Database: Trait fake with BTreeMap. Model the operations your code actually uses (CRUD, transactions, queries by index). Inject failures per-operation. Don’t try to simulate SQL parsing.
Message brokers: Trait fake with per-partition control. A VecDeque<Message> per partition, with injectable failures per-partition. Model consumer group rebalancing if your code depends on it.
External HTTP APIs: Canned responses with injectable failures. Your Stripe client fake returns a known charge object, but buggify!() returns a 429 or network timeout 10% of the time.
Cache: Trait fake with partial cluster modeling if you need it, simple HashMap if you don’t. Inject evictions and connection failures.
Rules of Engagement
BTreeMap, not HashMap. Deterministic iteration order matters for reproducibility. A HashMap iterating in different order across runs makes your simulation non-deterministic.
Send + Sync for axum State. Axum requires State to be Send + Sync. Your fakes need Arc<RwLock<BTreeMap<...>>>, not Rc<RefCell<...>>. This is actually fine because the simulation runs single-threaded anyway. The lock is never contended.
The Oxide convention. Oxide’s omicron and crucible projects keep fakes in a fakes/ module alongside the real implementation. The trait and the fake ship together. When you change the trait, you update the fake in the same PR. This keeps fakes from drifting.
The 80% Argument
A fake covering 80% of a dependency’s behavior with determinism and fault injection is strictly better than a test container covering 100% with no control over failures.
Test containers are non-deterministic. They’re slow (seconds to start). They require Docker (not available in all CI environments). They break across versions (Postgres 15 vs 16 container images). They can’t produce partial failures. A failing test gives you a log and a prayer.
A fake compiles with your project. It runs in microseconds. It reproduces from a seed. It produces failures that containers physically cannot. The 80% you model covers the behavior your code actually depends on.

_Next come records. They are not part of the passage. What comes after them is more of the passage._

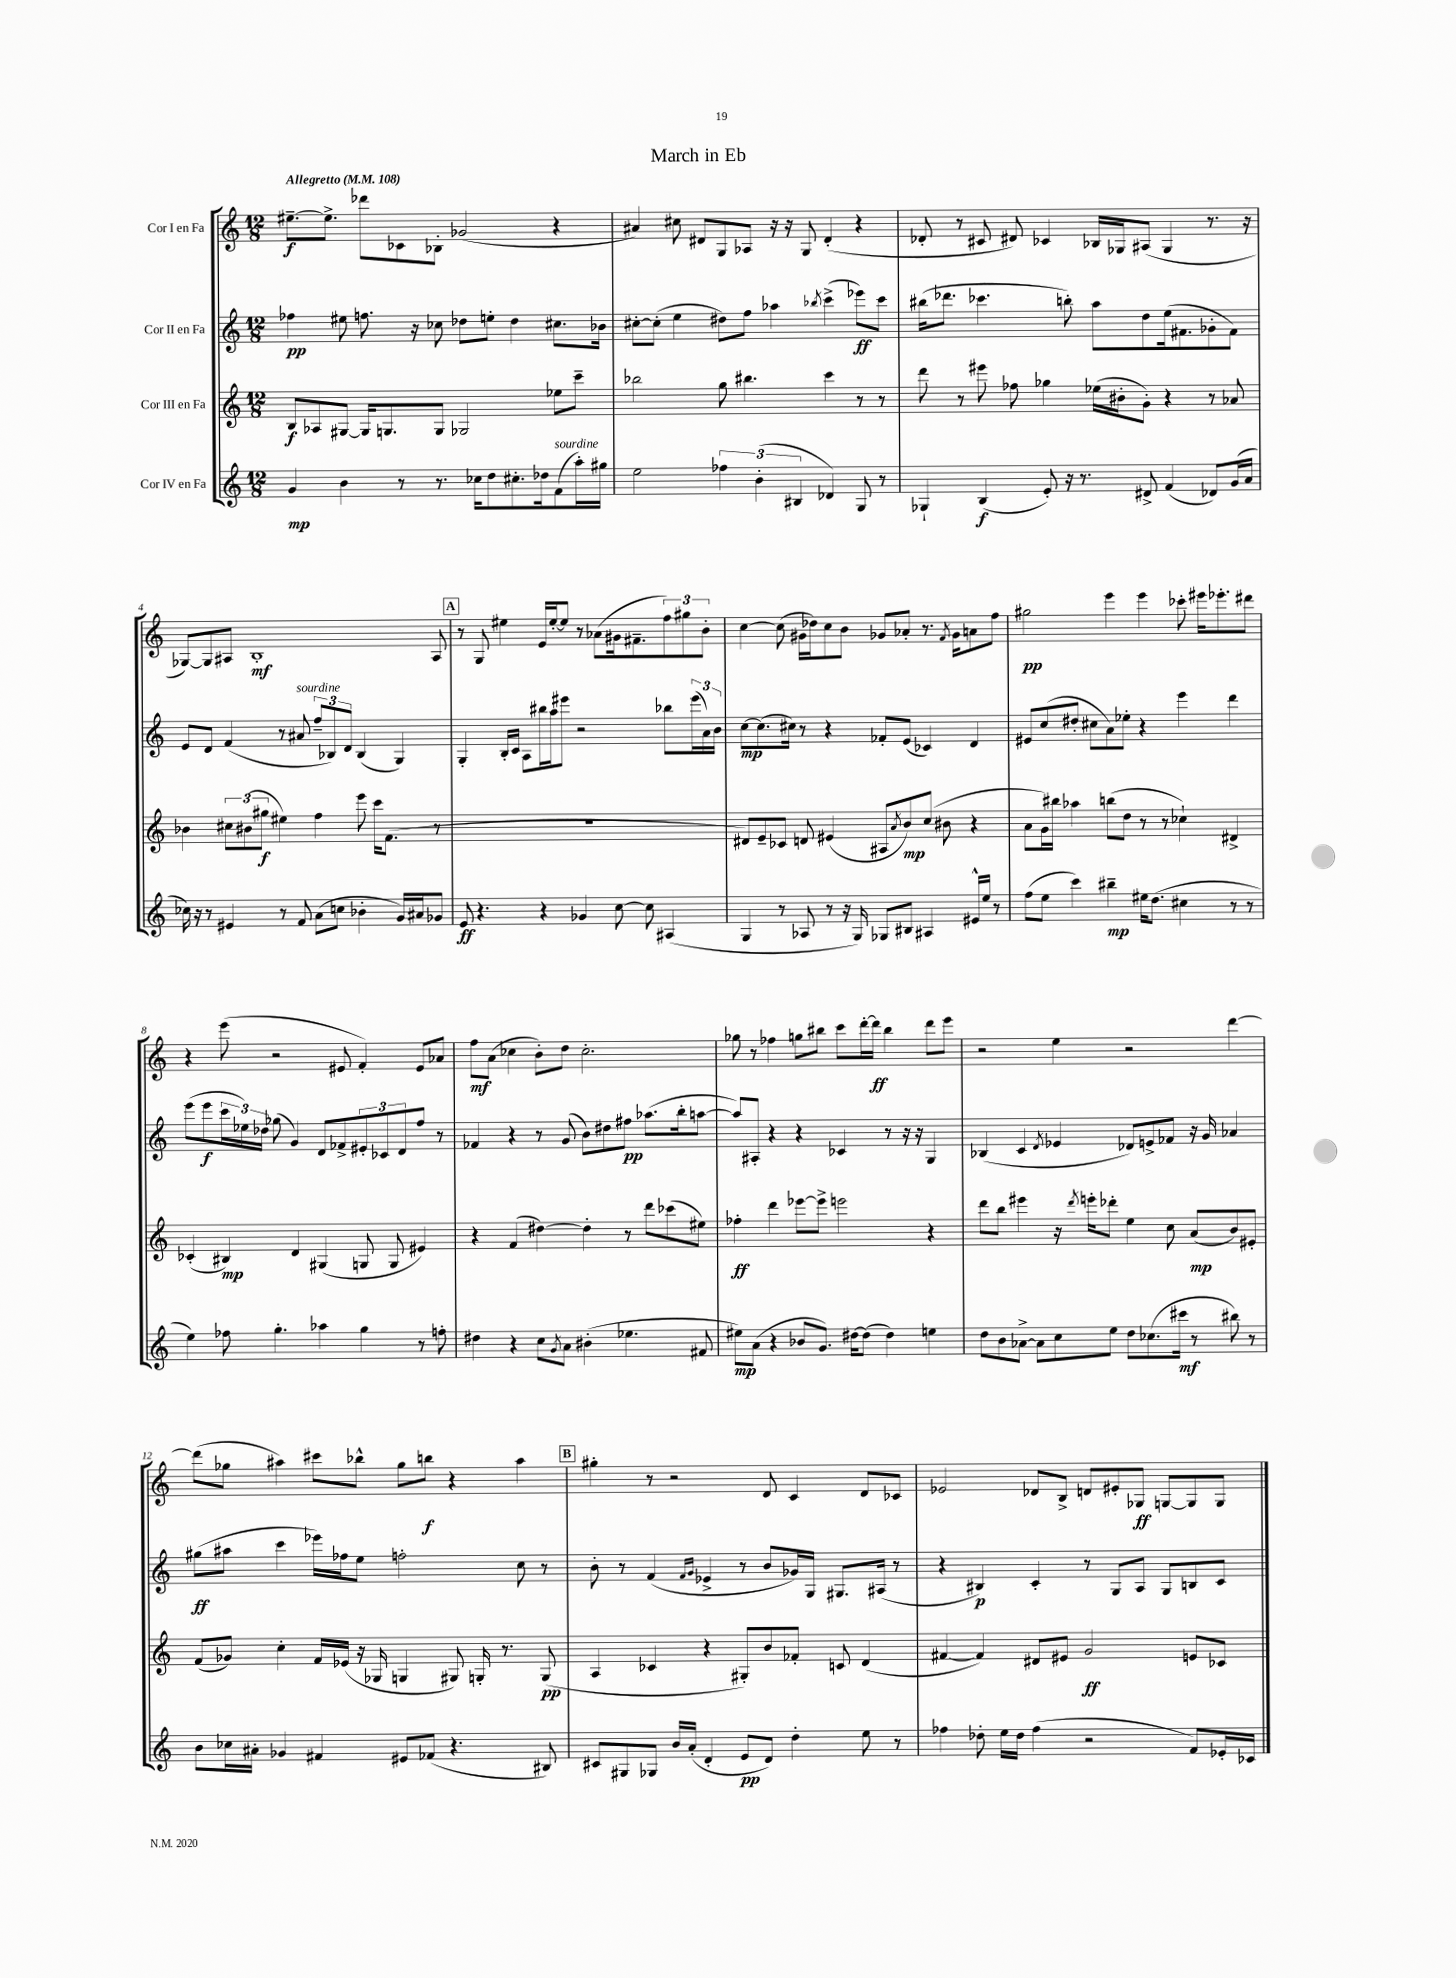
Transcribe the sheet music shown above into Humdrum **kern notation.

**kern	**kern	**kern	**kern
*staff4	*staff3	*staff2	*staff1
*clefG2	*clefG2	*clefG2	*clefG2
*k[]	*k[]	*k[]	*k[]
*M12/8	*M12/8	*M12/8	*M12/8
*MM108	*MM108	*MM108	*MM108
4g	8B	4ff-	[8.ee#~
.	8A-	.	.
.	.	.	8.ee#^]
4b	[8G#	8ee#	.
.	16G#]	8.ff	8ddd-
.	8.G	.	.
8r	.	.	8c-
.	.	16r	.
8.r	8G	8cc-	8B-'
.	2G-	8dd-	(2g-
16cc-	.	.	.
8dd	.	8ee'	.
8.cc#'	.	4dd-	.
16dd-	.	.	.
(8f	8ee-	8.cc#	4r
16aa')	8ccc~	.	.
16gg#	.	16b-	.
=	=	=	=
2ee	2bb-	[8cc#'	4a#)
.	.	(8cc#']	.
.	.	4ee	8cc#
.	.	.	8d#
6ff-	8gg	8dd#)	8G
.	4.bb#	8ff	8A-
(6b'	.	.	.
.	.	4aa-	16r
.	.	.	16r
6B#	.	.	.
.	.	.	8G
.	.	8qbb-	.
4d-)	4ccc	(4ccc^	(4d#'
8G	8r	8eee-)	4r
8r	8r	8ccc	.
=	=	=	=
4G-`	8ddd	(16bb#	8d-'
.	.	8.ddd-	.
.	8r	.	8r
(4B	8eee#	4.ccc-	8c#
.	8ff-	.	8d#)
8e')	4gg-	.	4c-
16r	.	8bb')	.
8.r	.	.	.
.	(16ee-	8aa	16B-
.	16b#'	.	16G-
8d#^	8g')	8dd	(8A#
(4f	4r	(16ee	4G-
.	.	8.f#	.
8d-)	8r	8g-'	8.r
(16g	8a-	8f#)	.
16a	.	.	16r
=	=	=	=
16cc-)	4b-	8e	[8G-)
16r	.	.	.
8r	.	8d	8G-]
4e#	12cc#	(4f	8A#
.	(12b#	.	.
.	.	.	1B'
.	12gg#	.	.
8r	4ee#)	8r	.
8f	.	8a#	.
(8a	4ff	12ff~	.
.	.	12B-)	.
8cc	.	.	.
.	.	12d	.
4b-'	8eee	(4B-	.
.	16ccc	.	.
.	(8.f	.	.
16g)	.	4G)	.
16a#	.	.	.
8g-	8r	.	8A#
=	=	=	=
8e	1.r	4G'	8r
4.r	.	.	8G
.	.	16B'	4ee#
.	.	16c	.
.	.	8A	.
4r	.	16bb#	16e
.	.	16aa	[16ee#'
.	.	8eee#	8ee#]
4g-	.	2r	8r
.	.	.	(8a-
[8cc	.	.	16g#
.	.	.	8.f#~
8cc]	.	.	.
(4A#	.	8bb-	12ff)
.	.	.	12gg#
.	.	(24eee#	.
.	.	24a)	12b'
.	.	24b	.
=	=	=	=
4G	8d#)	[8cc	[4cc
.	8e~	(8.cc]	.
8r	8c-	.	(8cc]
.	.	16cc#)	.
8A-	8d	8r	16g#
.	.	.	16dd-)
8r	(4e#	4r	8cc
16r	.	.	8b
16G)	.	.	.
8G-	8A#	8f-'	8g-
.	8qa	.	.
8B#	8b)	(8e	8a-'
4A#	(8cc	4c-)	8.r
.	8b#	.	.
.	.	.	8qf
.	.	.	16g-
16e#^^	4r	4d	8a
16ee	.	.	.
8r	.	.	8ff
=	=	=	=
(8ff	8a	8e#	2gg#
8ee	16g)	(8cc	.
.	16bb#	.	.
4ccc)	4aa-	8dd#'	.
.	.	8cc#	.
4bb#~	(8bb	8a)	4eee
.	8dd	8ee-'	.
16ee#	8r	4r	4eee
(8.dd	.	.	.
.	8r	.	.
4cc#	4cc-`)	4eee	8ccc-'
.	.	.	16eee#
.	.	.	8.eee-'
8r	4d#^	4ddd	.
8r	.	.	8ddd#
=	=	=	=
4ee)	(4c-'	(8eee	4r
.	.	8eee	.
8ff-	4B#)	24ccc	(8eee
.	.	24ee-)	.
.	.	24dd-	.
4.gg'	.	(8gg-	2r
.	4d	4g)	.
4aa-	(4G#	8d	.
.	.	8f-^	8e#
4gg	8G	12e#'	4f')
.	.	12c-	.
.	8G	.	.
.	.	12d	.
8r	4e#)	8ff	8e#
8ff'	.	8r	8a-
=	=	=	=
4dd#	4r	4f-	8ff
.	.	.	(8a
4r	(4f	4r	4cc-
8cc	[4dd#)	8r	8b')
8qg	.	.	.
8a	.	(8g	8dd
(4b#'	4dd#']	8b)	2.cc-'
.	.	8dd#	.
4.ee-	8r	8ff#	.
.	8ddd	(8.aa-	.
.	(8ccc-	.	.
.	.	16bb'	.
8f#	8ee#)	[8aa	.
=	=	=	=
8ee#)	4ff-'	8aa])	8gg-
(8a	.	8A#'	8r
4r	4ddd	4r	4ff-
8b-	[8eee-	4r	8gg
8.g)	8eee-^]	.	8bb#
.	2eee	4c-	8ccc
[16dd#	.	.	.
(8dd#]	.	.	[16ddd'
.	.	.	16ddd]
4dd#)	.	8r	4bb#
.	.	16r	.
.	.	16r	.
4ee	4r	4G	8ddd
.	.	.	8eee
=	=	=	=
8dd	8ddd	(4B-	2r
8b	8bb	.	.
[8a-^	4eee#	4c	.
8a-]	.	.	.
.	.	8qd	.
8cc	16r	4e-	4ee
.	8qddd	.	.
.	16eee'	.	.
8ee	8ddd-'	.	.
8dd	4ee	8d-)	2r
(8.cc-	.	8e^	.
.	8cc	8f-	.
16ccc#	.	.	.
8r	(8a	16r	.
.	.	16g	.
8bb#)	8b)	4a-	[4ddd
8r	8e#'	.	.
=	=	=	=
8b	(8f	(8gg#	(8ddd]
16cc-	8g-)	8aa#	8gg-
16a#'	.	.	.
4g-	4cc'	4ccc	4aa#)
4f#	16f	16eee-)	8ccc#
.	(16e-	16ff-	.
.	16r	8ee	8bb-^^
.	16G-	.	.
8e#	4G	2ff'	8gg-
(8f-	.	.	8bb
4.r	8G#)	.	4r
.	16G'	.	.
.	8.r	.	.
.	.	8cc	4aa#
8B#)	(8G	8r	.
=	=	=	=
8c#	4A	8b'	4gg#'
8G#	.	8r	.
8G-	4c-	(4f	8r
16b	.	.	2r
(16a'	.	.	.
.	.	16qqf	.
.	.	16qqg	.
4d'	4r	4e-^	.
8e	8G#')	8r	.
8d)	8b	8b	8d
4dd'	8f-'	16g-)	4c
.	.	16G	.
.	8c	8.G#	.
8ee	(4d	.	8d
.	.	(16A#	.
8r	.	8r	8c-
=	=	=	=
4ff-	[4f#	4r	2e-
8dd-'	4f#])	4B#)	.
16ee	.	.	.
16dd-	.	.	.
(4ff-	8d#	4c'	8d-
.	8e#	.	8B^
2r	2g	8r	8d
.	.	8G	8e#'
.	.	8A	8G-
.	.	8G	[8G
8f)	8e	8B	8G]
16e-'	8c-	8c	8G
16c-	.	.	.
==	==	==	==
*-	*-	*-	*-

The remaining 20% you don’t model? That belongs in separate integration tests, run less often, against real infrastructure. Nightly CI with actual Postgres and Kafka containers. Those tests verify your fakes are faithful. The simulation tests, run on every commit, verify your code handles failure correctly.
Both kinds of tests improve each other. When an integration test reveals a failure mode your fake doesn’t model, you add it to the fake. When a simulation test finds a bug under partial failure, you verify the fix against real infrastructure. The two approaches compound.